* _Bloc de texte_
^^^^^^^^

Quel avenir pour la recherche ?
L’année 2003 aura été marquée pour le monde de la recherche scientifique par une effervescence sous-jacente : les protestations à l’encontre des gels d’emplois, des annulations de crédits ou des baisses de subventions – justifiées, selon l’État, par l’ampleur des sommes non engagées ou non dépensées au cours des exercices budgétaires précédents – avaient revêtu la forme de pétitions pour « l’emploi scientifique », de prises de position dans les pages « Débat » des quotidiens nationaux et d’articles dans les magazines de vulgarisation scientifique. Les mouvements sociaux qui ont affecté le secteur scolaire au printemps ont éclipsé, dans les médias, les inquiétudes des chercheurs. Pour autant, ces derniers avaient engagé depuis de longs mois, dans le cadre d’un séminaire de l’École des hautes études en sciences sociales, une réflexion de fond, qui avait donné lieu à une journée d’étude organisée le 7 avril 2001.
L’ouvrage collectif Quel avenir pour la recherche ? qui paraît deux ans plus tard, en est l’aboutissement. Dirigé par « deux historiens du politique », comme ils se définissent eux-mêmes, le livre est préfacé par des scientifiques de renom et par Jean-Louis Crémieux-Brilhac qui fut l’un des architectes de l’organisation de la recherche en France. C’est en effet de l’impulsion donnée par le colloque de Caen de novembre 1956, qu’était née, deux ans plus tard, la Délégation générale à la recherche scientifique et technique (DGRST). Le creuset de cette réflexion autant que de tels auspices expriment nettement le caractère politique de l’entreprise présente : au-delà de la question des moyens et de l’organisation structurelle de la recherche en France, il s’agit bien de refonder une ambition nationale qui s’inscrirait dans des choix gouvernementaux et dans une volonté des élus et des pouvoirs publics. Les textes rassemblés ici ont été écrits par une cinquantaine de chercheurs de toutes disciplines : ils s’adressent à l’opinion publique pour que prenne forme « une indispensable prise de conscience ».

^^^^^^^^

* _Consignes de l'exercice_
Rédigez la suite du texte sur l'avenir de la recherche scientifique en France, en reprenant après sa dernière phrase.

^^^^^^^^

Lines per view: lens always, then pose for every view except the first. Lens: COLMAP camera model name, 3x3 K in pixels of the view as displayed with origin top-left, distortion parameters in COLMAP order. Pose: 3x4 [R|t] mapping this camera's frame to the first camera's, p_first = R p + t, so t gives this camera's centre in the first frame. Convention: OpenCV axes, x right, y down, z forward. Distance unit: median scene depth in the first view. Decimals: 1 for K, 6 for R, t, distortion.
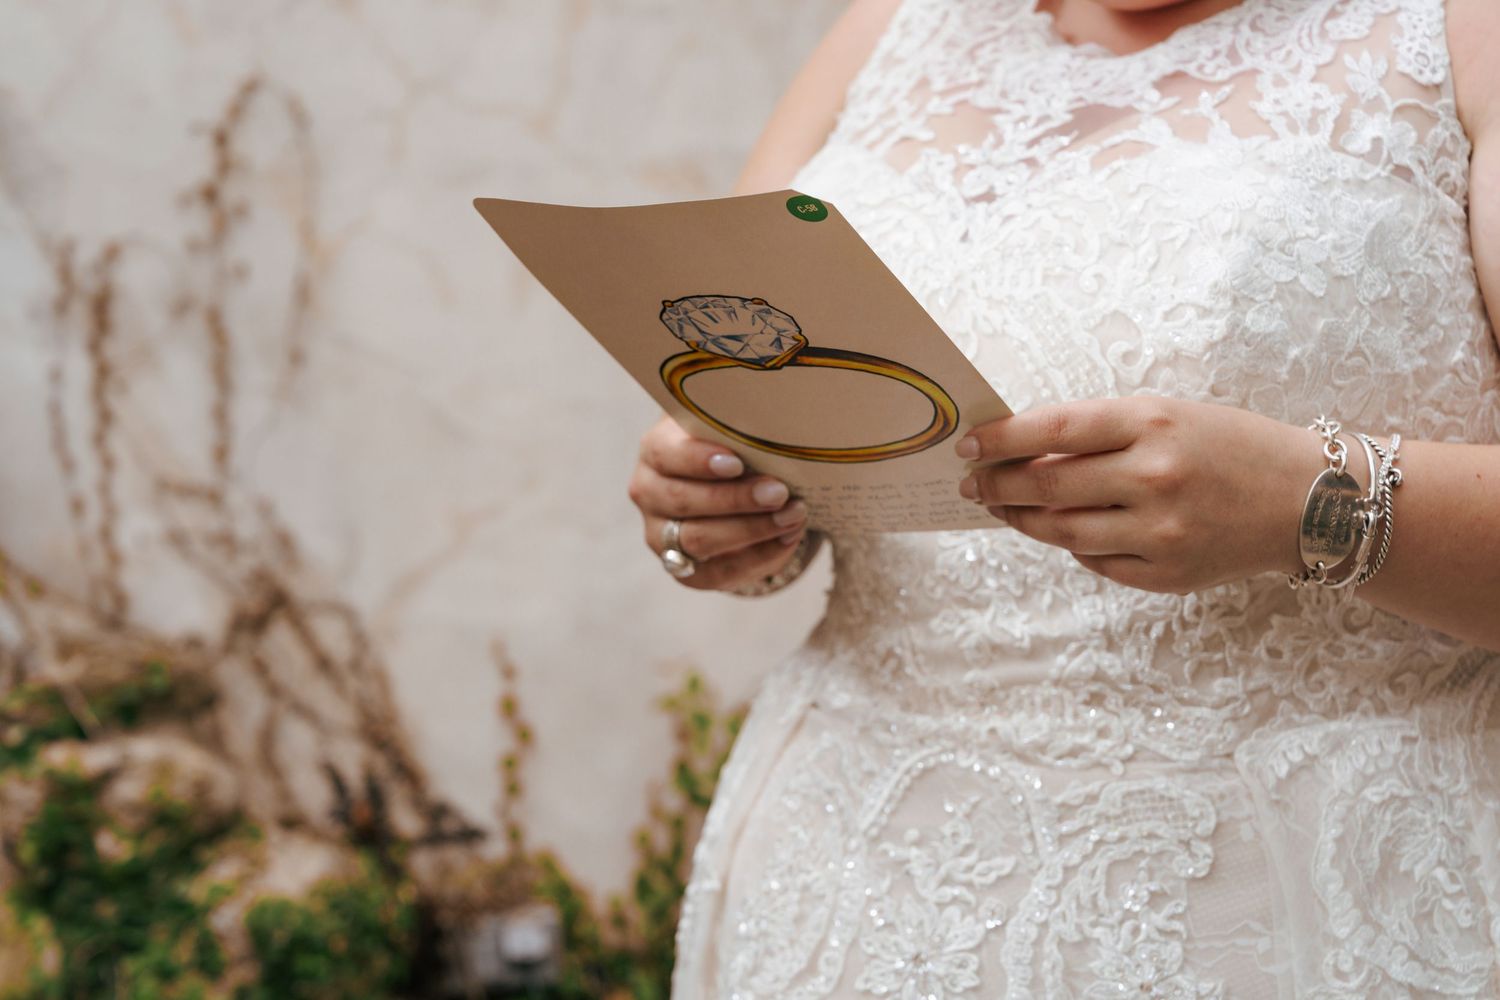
lens RADIAL K [[2882.7, 0, 750.0], [0, 2882.7, 500.0], [0, 0, 1]] dist [0.035753, 0.025244]
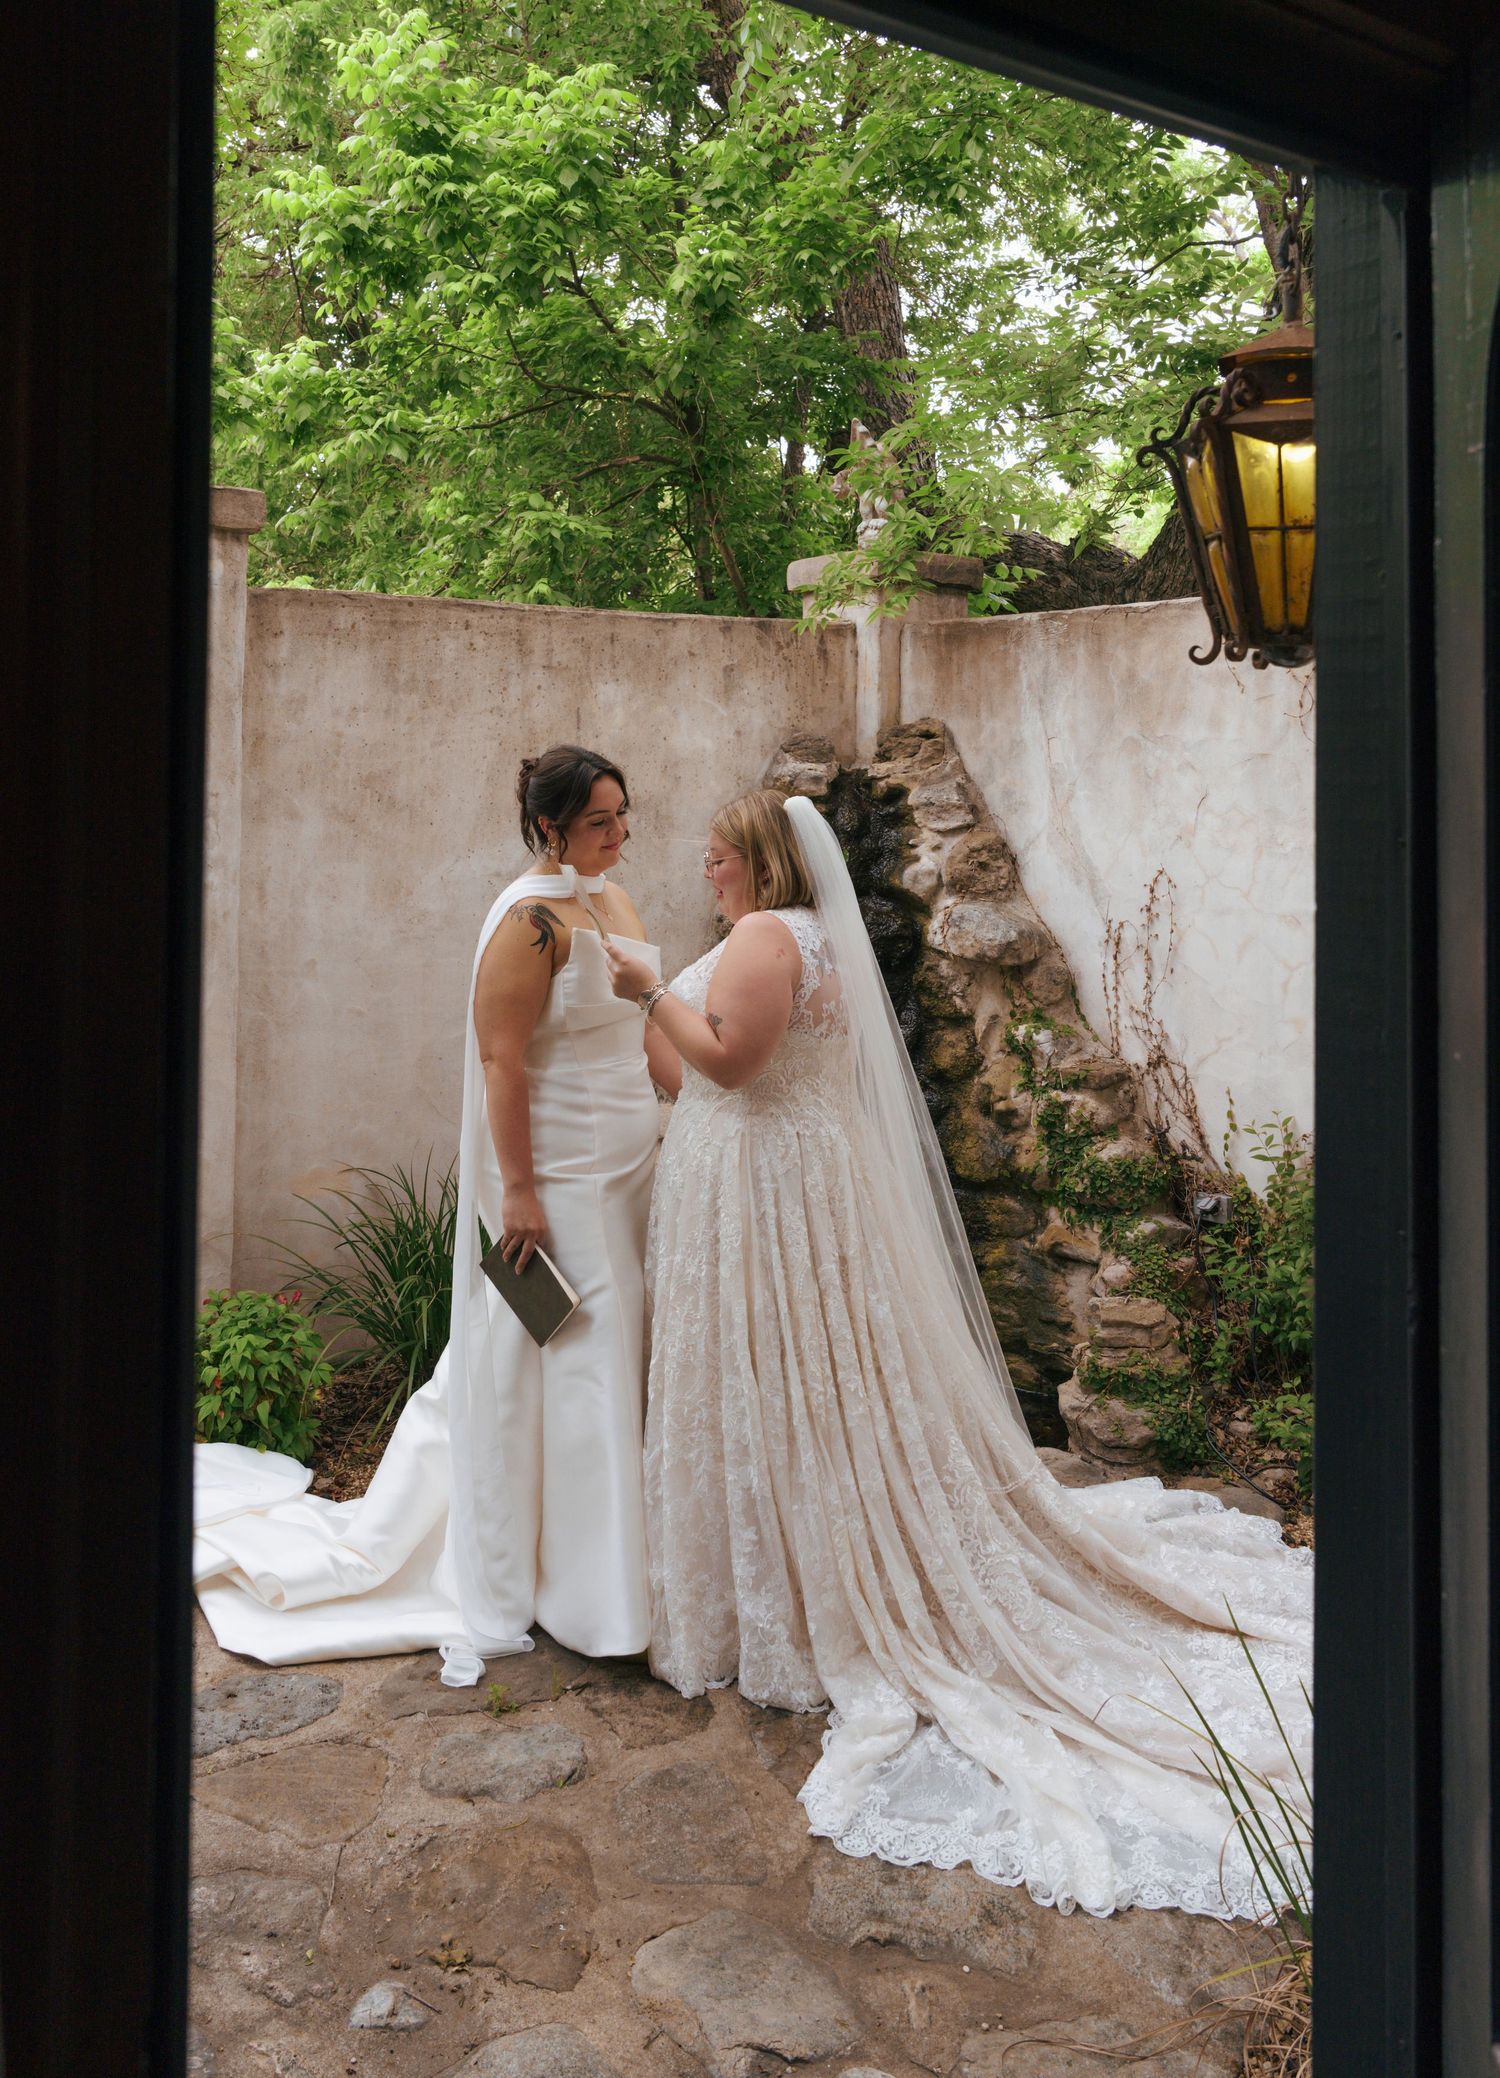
lens RADIAL K [[1661.4, 0, 717.9], [0, 1661.4, 743.6], [0, 0, 1]] dist [0.037312, -0.017674]
pose [[0.489994, 0.016298, -0.871573, 1.085947], [-0.109427, 0.993067, -0.042949, -0.158948], [0.864830, 0.116419, 0.488380, -0.190921]]
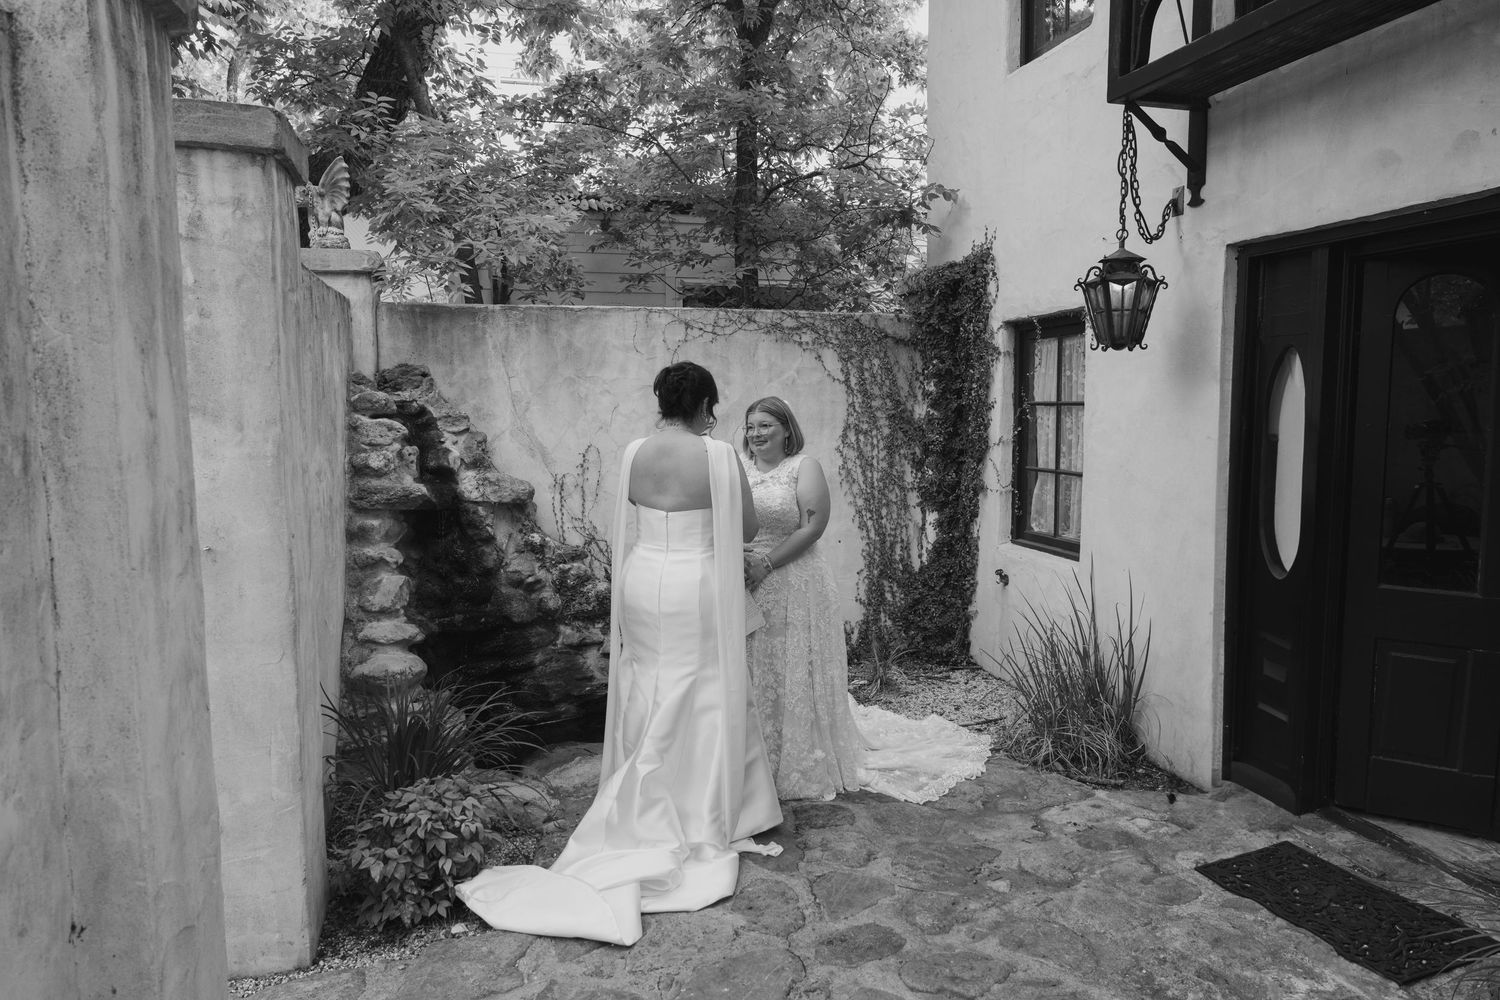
lens RADIAL K [[1008.1, 0, 750.0], [0, 1008.1, 500.0], [0, 0, 1]] dist [0.002636, 0.001529]
pose [[0.986795, -0.001111, 0.161971, -0.192623], [0.003647, 0.999875, -0.015361, -0.009255], [-0.161934, 0.015749, 0.986676, -1.016647]]
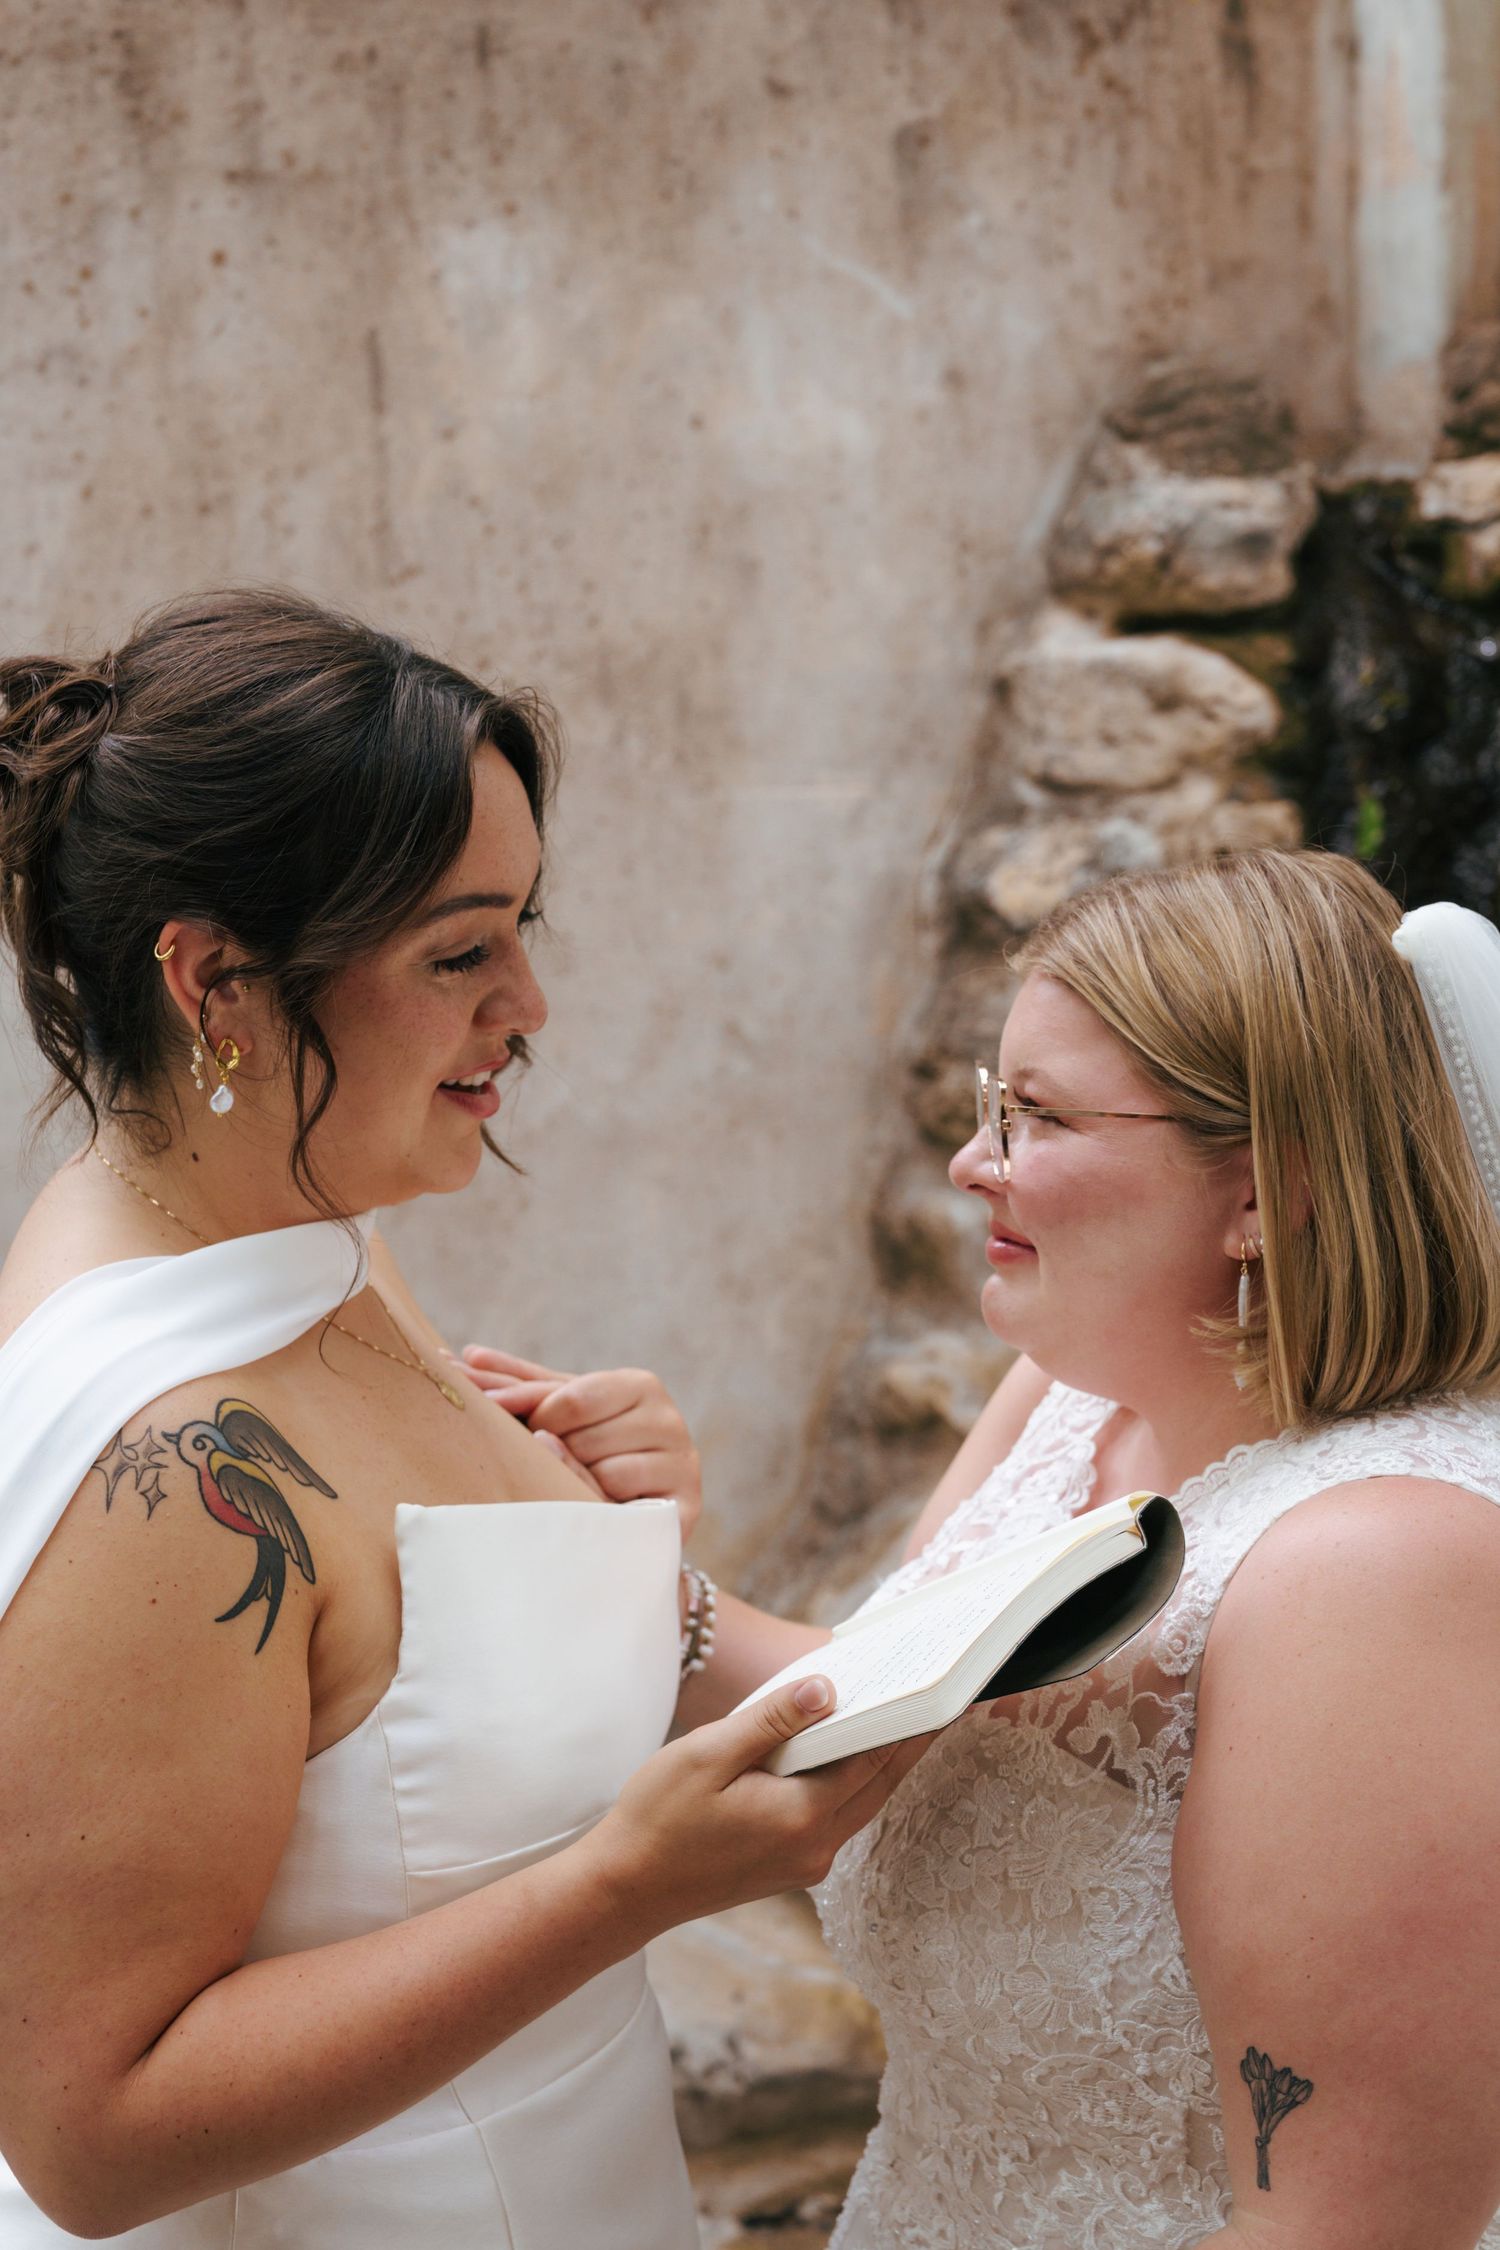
lens RADIAL K [[4324.1, 0, 750.0], [0, 4324.1, 1125.0], [0, 0, 1]] dist [0.035753, 0.025244]
pose [[0.518630, 0.170702, -0.837785, 0.561889], [-0.063979, 0.984868, 0.161065, -0.241422], [0.852602, -0.029933, 0.521703, -0.001628]]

^^^^^^^^

* _Réponse proposée_
Les indices du déclin
Sans chercher à en dresser une liste exhaustive, quels sont les indices de ce « déclin » de la recherche française ? Le faible impact international des publications des chercheurs, le nombre insuffisant de brevets, la désaffection des étudiants vis-à-vis des filières scientifiques, reviennent le plus souvent comme facteurs objectifs. Quant aux causes et aux lacunes, elles sont à la fois économiques, organisationnelles et « idéologiques », en ce qu’elles relèvent d’un certain état d’esprit.
Économiques, lorsque l’on mesure le surenchérissement des coûts d’accès à la documentation spécialisée, que l’on prend conscience de l’insuffisant financement du poste Recherche et développement des entreprises et du délaissement de la recherche fondamentale pour des motifs de « rentabilité ».
Organisationnelles quand on s’interroge sur le recrutement de chercheurs pour la vie (la « fonctionnarisation »), quand on déplore le manque d’autonomie des institutions et leur fractionnement, ce qui renforce le cloisonnement des disciplines ; ou bien encore quand on regrette la médiocre interaction des institutions publiques avec les entreprises et l’absence d’organes influents placés auprès du Premier ministre et du président de la République.
Enfin, sont évoqués des habitudes et des travers qui freinent le dynamisme de la recherche française : le conformisme d’institutions figées dans la reproduction de procédures bureaucratiques au détriment d’appels d’offres innovants inspirés des préoccupations des chercheurs eux-mêmes, la faiblesse des procédures d’évaluation des chercheurs, la méconnaissance de travaux étrangers, tout cela dans un contexte de méfiance de la population face au progrès scientifique et technologique.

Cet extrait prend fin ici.